§ **TRY IT**: The reply should hold every entry exactly as written and none of the pictures.

Dataset items:

# # #

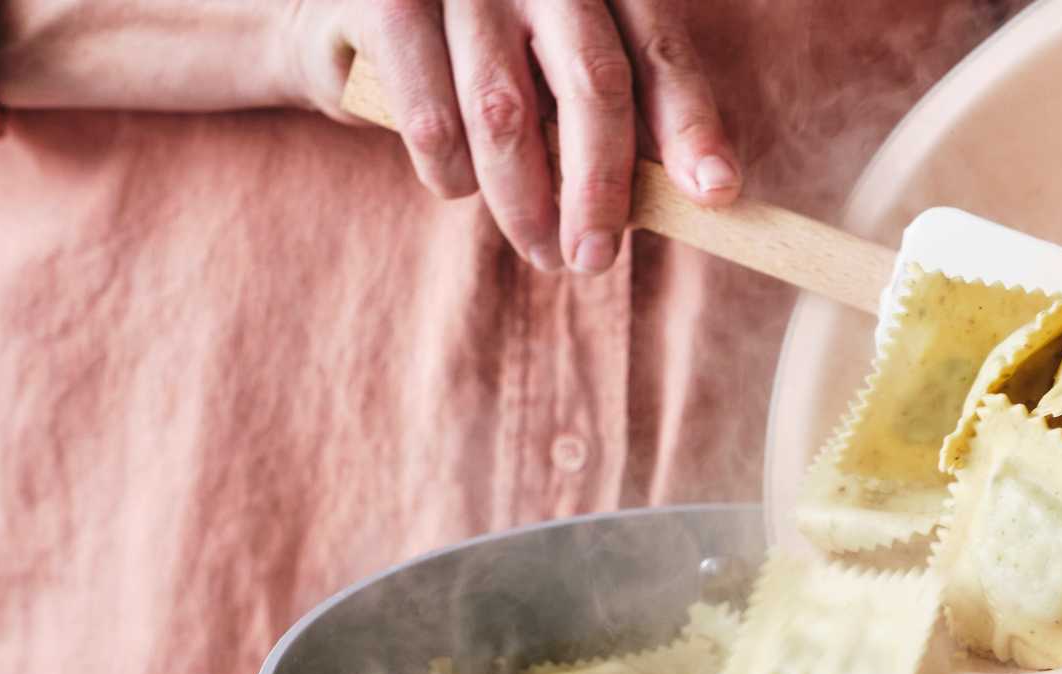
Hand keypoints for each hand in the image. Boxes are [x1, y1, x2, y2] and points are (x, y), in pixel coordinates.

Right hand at [285, 0, 741, 273]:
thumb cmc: (476, 57)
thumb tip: (692, 196)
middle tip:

# # #

§ **RESULT FOR THIS EXERCISE**:
Hand keypoints for each hand in the image. Boxes are [x1, y1, x2, y2] and points are (x, y), in pixel coordinates.

Right hand at [285, 0, 741, 273]:
thumb cmc: (476, 57)
thumb tip: (692, 196)
middle tip:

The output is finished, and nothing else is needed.